The Real Relationship Between Scrum & Kanban

(Image: Cover image of the book Essential Kanban Condensed by David J. Anderson and Andy Carmichael.)

Many people I interact with seem to believe that Kanban is another Agile methodology for helping Agile teams manage their work. The aim of this post is to help people see how Kanban can be so much more.

I am aware that there are some who believe that a high performing, self-organizing, cross-functional Agile team is as good as it gets and that it is the job of Leadership to change the organization such that this kind of team becomes a reality. This is a belief that I also held for many years, during which time I actively advised my clients to pursue this lofty goal and I invested a great deal of time and effort towards helping them achieve it. I understand this belief. It is very powerful, so powerful that it shapes identity. Therefore, it was a big part of my own professional identity and this was not easy for me to change. I empathize with those who struggle in similar ways as I have.

I could go on with my personal story, but I’ll get back to my opening statement. Kanban is so much more than just another Agile methodology. So what does this mean? How can it be so?

In my own experience helping businesses improve for over a decade and from the many stories I’ve listened to of the people I’ve met in my consulting engagements, training classes, conferences and meetups, the ideal of fully cross-functional teams is not a reality, not even a feasible possibility for their organizations and this reality is causing them pain and harm.

Let’s be clear about what we mean by cross-functional teams: According to the Scrum Guide (paraphrasing), a cross-functional team is a team that possesses all the skills required for starting and delivering potentially releasable product increments in a Sprint. A Sprint is a complete project that must be completed in one month or less. Many organizations add to this the idea of establishing stable teams (membership does not change) and Sprints of 1-2 weeks in duration. For many organizations, integrating all of the above is simply not realistic.

Most people I meet who are working with Agile teams (mostly Scrum teams) have already done everything they can to create the conditions for their teams to realize this ideal. Teams are already as “Agile” as they can be under the current constraints. Leaders have already done everything in their power to remove the constraints.

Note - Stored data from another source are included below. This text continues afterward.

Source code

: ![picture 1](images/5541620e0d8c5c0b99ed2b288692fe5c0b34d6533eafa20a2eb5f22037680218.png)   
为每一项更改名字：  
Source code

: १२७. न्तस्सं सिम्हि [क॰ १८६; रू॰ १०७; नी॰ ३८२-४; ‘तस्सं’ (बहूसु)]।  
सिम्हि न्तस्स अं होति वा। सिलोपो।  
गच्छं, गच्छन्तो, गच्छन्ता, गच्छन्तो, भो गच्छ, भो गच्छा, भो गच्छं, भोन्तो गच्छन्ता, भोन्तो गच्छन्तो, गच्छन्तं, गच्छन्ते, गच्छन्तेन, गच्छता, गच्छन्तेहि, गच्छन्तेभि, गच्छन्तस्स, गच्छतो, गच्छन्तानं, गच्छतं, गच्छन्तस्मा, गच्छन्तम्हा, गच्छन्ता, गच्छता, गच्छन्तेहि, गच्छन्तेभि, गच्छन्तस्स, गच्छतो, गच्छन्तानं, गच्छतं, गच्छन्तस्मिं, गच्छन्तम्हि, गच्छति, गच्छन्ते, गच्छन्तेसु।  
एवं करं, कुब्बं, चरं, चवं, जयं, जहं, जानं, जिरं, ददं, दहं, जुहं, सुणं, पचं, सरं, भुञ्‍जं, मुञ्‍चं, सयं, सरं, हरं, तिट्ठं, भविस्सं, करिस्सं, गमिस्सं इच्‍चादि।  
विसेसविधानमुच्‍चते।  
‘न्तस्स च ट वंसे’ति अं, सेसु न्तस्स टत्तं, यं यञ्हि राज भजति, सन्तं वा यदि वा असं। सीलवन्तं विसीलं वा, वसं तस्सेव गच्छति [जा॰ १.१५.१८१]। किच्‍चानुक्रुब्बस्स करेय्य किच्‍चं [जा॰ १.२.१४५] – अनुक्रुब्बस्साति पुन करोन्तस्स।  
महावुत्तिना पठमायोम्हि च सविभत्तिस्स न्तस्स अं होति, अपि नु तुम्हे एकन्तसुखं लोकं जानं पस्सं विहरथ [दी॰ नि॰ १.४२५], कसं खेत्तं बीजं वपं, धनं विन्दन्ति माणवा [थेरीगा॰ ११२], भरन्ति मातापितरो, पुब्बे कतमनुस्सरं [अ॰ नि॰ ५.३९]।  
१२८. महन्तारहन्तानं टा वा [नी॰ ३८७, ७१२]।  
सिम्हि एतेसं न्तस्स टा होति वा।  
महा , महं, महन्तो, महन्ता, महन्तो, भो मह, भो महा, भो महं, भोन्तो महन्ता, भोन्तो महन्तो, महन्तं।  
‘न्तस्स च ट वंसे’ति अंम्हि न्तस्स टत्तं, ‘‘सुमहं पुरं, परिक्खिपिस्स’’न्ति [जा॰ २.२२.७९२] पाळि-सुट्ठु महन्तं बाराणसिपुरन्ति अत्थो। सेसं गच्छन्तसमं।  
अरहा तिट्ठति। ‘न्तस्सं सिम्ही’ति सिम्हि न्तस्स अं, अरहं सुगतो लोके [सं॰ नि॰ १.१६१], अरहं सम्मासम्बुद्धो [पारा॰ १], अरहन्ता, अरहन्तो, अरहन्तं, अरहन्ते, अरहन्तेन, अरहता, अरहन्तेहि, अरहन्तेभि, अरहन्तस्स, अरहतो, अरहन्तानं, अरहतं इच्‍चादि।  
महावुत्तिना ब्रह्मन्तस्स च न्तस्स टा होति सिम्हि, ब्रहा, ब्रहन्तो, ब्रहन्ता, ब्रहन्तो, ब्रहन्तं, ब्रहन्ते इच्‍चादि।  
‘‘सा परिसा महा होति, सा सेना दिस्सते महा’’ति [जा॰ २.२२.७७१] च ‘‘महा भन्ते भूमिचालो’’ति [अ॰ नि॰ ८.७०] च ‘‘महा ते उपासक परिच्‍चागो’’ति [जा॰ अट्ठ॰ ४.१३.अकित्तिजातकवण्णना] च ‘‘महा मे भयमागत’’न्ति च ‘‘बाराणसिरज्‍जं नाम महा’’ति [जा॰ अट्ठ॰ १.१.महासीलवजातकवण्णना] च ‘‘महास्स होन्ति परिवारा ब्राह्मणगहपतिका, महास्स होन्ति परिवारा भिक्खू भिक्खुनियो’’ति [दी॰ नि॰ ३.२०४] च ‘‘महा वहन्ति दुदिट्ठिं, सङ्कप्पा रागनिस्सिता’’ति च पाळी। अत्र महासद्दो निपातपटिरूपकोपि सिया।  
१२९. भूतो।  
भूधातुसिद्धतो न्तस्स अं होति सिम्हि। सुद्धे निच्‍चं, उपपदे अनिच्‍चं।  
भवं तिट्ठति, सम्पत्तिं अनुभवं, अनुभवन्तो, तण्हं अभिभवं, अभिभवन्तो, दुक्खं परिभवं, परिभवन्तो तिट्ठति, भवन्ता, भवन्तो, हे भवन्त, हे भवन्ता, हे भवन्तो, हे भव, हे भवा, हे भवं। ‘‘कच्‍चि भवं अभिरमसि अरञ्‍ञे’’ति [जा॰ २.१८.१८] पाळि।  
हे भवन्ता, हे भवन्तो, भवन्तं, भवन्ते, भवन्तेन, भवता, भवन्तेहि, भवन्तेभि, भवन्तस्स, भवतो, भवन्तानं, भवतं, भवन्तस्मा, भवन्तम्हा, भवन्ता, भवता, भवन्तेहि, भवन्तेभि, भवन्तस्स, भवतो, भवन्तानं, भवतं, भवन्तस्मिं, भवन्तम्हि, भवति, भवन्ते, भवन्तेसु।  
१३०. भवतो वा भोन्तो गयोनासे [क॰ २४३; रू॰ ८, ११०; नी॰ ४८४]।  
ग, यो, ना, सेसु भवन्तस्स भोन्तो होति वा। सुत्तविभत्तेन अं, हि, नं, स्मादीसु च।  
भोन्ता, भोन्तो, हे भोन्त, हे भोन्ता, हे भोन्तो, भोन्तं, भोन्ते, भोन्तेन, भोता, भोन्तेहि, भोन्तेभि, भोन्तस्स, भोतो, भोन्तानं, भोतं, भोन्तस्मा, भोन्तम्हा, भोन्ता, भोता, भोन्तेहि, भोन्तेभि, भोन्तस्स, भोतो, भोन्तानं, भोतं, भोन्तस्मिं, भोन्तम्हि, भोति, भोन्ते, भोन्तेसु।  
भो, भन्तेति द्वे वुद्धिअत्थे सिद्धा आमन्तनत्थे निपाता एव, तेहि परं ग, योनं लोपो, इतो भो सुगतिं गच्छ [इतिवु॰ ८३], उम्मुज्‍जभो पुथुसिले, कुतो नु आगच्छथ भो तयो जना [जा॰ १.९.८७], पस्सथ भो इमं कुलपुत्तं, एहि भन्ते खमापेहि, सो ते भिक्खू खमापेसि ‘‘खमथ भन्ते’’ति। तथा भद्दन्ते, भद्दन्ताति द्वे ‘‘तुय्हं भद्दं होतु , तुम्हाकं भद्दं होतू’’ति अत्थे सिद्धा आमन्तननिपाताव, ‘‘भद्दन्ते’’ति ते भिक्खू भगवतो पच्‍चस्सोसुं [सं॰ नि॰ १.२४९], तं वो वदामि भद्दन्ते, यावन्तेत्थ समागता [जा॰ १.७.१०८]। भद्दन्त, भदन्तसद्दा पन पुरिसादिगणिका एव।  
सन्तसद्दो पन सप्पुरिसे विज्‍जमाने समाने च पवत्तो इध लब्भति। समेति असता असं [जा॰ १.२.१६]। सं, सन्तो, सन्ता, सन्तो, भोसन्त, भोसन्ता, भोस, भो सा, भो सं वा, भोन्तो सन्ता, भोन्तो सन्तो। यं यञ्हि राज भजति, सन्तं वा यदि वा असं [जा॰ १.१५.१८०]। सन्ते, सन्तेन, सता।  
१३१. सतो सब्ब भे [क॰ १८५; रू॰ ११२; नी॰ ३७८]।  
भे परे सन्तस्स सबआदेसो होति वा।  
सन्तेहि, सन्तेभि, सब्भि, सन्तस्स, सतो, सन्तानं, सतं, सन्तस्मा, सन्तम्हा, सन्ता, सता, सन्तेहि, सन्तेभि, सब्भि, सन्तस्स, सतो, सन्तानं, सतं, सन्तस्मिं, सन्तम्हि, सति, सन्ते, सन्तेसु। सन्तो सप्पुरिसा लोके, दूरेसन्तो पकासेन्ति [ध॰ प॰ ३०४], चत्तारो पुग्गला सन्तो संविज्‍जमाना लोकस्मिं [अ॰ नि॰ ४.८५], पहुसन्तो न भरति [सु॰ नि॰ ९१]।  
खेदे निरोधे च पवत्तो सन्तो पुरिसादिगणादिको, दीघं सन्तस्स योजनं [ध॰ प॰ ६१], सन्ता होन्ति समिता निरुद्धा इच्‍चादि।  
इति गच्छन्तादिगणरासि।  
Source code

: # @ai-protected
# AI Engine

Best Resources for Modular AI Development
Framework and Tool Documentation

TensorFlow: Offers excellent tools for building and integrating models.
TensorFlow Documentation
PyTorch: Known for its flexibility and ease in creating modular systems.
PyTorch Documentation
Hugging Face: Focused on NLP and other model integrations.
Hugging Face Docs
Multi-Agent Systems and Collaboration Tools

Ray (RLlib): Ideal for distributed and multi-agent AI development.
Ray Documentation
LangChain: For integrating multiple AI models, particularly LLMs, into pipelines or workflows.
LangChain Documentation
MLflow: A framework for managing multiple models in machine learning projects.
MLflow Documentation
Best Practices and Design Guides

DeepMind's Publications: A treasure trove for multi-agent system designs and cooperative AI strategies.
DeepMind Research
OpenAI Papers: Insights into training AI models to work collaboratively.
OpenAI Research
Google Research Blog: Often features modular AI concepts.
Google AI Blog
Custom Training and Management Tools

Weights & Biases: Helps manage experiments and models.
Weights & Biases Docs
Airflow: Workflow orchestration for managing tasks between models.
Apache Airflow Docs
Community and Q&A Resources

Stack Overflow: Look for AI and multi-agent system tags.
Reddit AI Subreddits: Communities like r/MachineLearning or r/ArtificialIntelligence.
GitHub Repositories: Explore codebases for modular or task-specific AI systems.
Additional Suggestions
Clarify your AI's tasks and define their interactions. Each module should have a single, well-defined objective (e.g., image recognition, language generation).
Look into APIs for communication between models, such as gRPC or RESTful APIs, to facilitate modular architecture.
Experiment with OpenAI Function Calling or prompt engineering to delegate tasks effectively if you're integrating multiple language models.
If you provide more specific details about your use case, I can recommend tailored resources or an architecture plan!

Some would describe this as a “failed Agile transformation”. But it need not be so. Rather, I have begun to see it as a natural stage in some organizations’ maturation process. Perhaps at an organizational level it is analogous to the “Storming” stage of the Tuchman maturity model: “Forming”, “Storming”, “Norming” and “Performing”. Regardless of the best analogy, the important point is that an apparent failed transformation does not have to be a bad thing. It also doesn’t mean you need to start all over again (with another re-org) in the hopes that you will “get it right” the next time. Rather, it is a natural stage of organizational maturation and the frustration, pain and conflict you are experiencing are telling you that your organization has an opportunity to evolve.

Kanban helps organizations move beyond this difficult stage. The Kanban principles of service orientation and evolutionary change help organizations focus on improving survivability of the business and the sustainability of the work. All of the Kanban practices are evolutionary stimulants for whole-organization improvements and they all scale naturally to every levels of an organization.

Kanban can help Scrum teams. Kanban can help with project, program and product management. Kanban can help with portfolio and enterprise services planning and management. Finding ways to implement the practices, little by little, at all levels of your organization will enable your organization to become fitter for the purposes of your customers, fitter for survival.

The Kanban Method, as opposed to other approaches, has built in double loop learning feedback loops. This makes it always contextually appropriate to help any organization. -Martin Aziz

The Kanban Principles:

Change Management Principles:

  • Start with what you do now;
  • Agree to pursue evolutionary change;
  • Encourage acts of leadership at all levels;

Service Delivery Principles:

  • Understand and focus on customer needs and expectations;
  • Manage the work, let people self-organize around it;
  • Evolve policies to improve outcomes.

The Kanban Practices:

  • Visualize the work;
  • Limit work in progress;
  • Manage the flow of work;
  • Make policies explicit;
  • Implement system feedback loops;
  • Improve & evolve with data, models and the scientific method.